▶ **PROBLEM**: Work through the records that follow and return each line containing the word "tail".

____________________

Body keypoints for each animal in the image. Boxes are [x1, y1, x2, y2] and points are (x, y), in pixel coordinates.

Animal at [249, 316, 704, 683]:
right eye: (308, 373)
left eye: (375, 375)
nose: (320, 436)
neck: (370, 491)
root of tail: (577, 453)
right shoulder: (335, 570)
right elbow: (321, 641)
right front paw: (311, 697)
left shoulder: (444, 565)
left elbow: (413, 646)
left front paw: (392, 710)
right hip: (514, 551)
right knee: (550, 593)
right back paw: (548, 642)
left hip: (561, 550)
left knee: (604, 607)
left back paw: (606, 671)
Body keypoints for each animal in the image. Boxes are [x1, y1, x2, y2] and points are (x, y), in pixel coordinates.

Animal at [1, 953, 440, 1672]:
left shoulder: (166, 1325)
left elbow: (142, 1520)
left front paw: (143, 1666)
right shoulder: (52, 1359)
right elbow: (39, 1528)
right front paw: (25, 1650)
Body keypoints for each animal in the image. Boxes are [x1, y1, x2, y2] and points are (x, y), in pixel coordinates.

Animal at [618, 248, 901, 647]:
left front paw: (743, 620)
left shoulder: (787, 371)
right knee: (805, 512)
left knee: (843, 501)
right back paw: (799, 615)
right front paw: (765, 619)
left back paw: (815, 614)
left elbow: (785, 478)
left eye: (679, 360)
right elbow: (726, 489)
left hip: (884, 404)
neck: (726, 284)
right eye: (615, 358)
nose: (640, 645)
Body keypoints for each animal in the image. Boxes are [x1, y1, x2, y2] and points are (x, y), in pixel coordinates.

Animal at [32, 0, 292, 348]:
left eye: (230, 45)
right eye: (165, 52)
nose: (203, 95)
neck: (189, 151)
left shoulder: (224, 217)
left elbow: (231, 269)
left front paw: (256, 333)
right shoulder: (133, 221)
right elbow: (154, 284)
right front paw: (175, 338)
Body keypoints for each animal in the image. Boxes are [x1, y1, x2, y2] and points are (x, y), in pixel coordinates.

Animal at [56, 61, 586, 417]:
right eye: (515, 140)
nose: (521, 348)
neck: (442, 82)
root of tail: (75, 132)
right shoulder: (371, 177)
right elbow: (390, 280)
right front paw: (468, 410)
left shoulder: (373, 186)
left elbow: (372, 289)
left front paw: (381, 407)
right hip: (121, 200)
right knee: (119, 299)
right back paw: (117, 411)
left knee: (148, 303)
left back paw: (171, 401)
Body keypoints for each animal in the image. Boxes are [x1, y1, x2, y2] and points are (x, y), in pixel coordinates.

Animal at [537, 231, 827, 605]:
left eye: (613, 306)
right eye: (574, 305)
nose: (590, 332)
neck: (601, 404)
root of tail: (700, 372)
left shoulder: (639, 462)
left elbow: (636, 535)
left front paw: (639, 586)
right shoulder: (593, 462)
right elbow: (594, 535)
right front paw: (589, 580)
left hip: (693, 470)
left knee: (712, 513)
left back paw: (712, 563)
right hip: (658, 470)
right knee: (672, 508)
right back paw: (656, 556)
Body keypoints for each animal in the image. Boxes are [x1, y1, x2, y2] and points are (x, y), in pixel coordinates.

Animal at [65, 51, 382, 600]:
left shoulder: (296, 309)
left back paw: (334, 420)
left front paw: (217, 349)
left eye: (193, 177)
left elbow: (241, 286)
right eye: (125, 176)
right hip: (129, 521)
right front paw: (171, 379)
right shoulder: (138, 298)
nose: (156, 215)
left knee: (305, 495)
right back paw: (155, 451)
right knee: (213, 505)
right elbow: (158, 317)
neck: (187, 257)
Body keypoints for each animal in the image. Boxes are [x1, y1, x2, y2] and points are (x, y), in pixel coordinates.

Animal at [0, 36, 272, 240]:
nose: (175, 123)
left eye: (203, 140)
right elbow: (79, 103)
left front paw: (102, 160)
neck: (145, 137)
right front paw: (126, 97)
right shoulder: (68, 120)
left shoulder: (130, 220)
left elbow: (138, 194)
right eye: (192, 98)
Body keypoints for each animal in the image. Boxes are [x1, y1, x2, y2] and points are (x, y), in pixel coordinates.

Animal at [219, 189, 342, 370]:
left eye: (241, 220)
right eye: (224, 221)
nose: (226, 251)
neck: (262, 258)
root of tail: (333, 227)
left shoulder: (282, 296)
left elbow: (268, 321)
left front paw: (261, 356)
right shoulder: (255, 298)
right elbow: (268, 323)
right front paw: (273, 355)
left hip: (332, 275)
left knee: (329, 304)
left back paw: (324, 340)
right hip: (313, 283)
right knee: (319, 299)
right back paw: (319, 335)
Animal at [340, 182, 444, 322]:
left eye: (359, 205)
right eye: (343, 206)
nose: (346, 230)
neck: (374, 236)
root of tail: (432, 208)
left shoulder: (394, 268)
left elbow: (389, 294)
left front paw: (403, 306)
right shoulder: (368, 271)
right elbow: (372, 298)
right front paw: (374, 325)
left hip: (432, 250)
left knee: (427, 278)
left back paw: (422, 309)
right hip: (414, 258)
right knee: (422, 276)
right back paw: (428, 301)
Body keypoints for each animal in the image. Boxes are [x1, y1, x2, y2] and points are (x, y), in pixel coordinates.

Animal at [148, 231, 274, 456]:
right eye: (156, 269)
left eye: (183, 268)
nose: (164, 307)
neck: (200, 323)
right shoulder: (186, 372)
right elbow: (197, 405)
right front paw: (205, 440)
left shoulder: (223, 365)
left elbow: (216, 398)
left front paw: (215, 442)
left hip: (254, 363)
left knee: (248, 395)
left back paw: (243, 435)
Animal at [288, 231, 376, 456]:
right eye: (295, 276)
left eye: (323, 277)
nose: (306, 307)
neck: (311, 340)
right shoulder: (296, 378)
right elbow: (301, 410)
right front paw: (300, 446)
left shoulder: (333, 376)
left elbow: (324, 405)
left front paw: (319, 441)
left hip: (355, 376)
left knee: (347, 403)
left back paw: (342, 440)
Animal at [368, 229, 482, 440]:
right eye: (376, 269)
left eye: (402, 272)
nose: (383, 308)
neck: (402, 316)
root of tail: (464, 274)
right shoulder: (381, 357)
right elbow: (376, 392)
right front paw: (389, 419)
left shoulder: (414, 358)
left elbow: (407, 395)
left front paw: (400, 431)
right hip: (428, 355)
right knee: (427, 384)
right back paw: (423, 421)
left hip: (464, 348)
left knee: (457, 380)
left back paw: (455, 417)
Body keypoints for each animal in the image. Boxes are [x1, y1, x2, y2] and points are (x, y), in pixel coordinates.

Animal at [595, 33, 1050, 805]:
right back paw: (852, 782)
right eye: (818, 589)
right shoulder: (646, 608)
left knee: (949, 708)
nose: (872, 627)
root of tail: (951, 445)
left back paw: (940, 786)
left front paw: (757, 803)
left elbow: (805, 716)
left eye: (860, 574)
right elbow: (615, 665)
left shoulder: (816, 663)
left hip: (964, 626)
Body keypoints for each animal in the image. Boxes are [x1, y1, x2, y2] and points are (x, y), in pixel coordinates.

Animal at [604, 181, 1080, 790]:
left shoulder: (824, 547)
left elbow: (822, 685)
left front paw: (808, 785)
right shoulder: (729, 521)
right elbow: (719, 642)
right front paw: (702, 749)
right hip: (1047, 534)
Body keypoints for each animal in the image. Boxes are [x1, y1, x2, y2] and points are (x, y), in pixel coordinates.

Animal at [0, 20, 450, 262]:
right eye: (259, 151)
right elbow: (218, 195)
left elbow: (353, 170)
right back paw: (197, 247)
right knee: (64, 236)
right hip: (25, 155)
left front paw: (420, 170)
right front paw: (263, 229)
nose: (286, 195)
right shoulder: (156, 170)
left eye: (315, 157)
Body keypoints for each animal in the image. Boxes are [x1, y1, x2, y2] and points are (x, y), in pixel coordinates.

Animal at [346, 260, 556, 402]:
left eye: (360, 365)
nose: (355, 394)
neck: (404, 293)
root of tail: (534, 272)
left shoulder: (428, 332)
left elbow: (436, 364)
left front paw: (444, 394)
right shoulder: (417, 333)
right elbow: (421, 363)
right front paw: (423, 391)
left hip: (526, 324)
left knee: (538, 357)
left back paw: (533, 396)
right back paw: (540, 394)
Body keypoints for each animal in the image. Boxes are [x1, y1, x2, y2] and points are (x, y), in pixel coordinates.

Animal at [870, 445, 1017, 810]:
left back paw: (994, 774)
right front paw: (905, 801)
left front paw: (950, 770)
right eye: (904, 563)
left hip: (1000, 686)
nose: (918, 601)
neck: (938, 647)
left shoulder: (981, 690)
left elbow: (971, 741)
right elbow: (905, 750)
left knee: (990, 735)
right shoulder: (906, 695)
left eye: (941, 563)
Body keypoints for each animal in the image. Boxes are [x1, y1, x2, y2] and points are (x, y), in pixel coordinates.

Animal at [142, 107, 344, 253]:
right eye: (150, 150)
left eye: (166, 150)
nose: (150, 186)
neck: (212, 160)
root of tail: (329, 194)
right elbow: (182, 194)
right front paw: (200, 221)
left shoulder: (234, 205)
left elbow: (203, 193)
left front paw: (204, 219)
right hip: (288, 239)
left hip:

____________________

▶ **EXPECTED ANSWER**:
root of tail: (577, 453)
root of tail: (75, 132)
root of tail: (700, 372)
root of tail: (333, 227)
root of tail: (432, 208)
root of tail: (464, 274)
root of tail: (951, 445)
root of tail: (534, 272)
root of tail: (329, 194)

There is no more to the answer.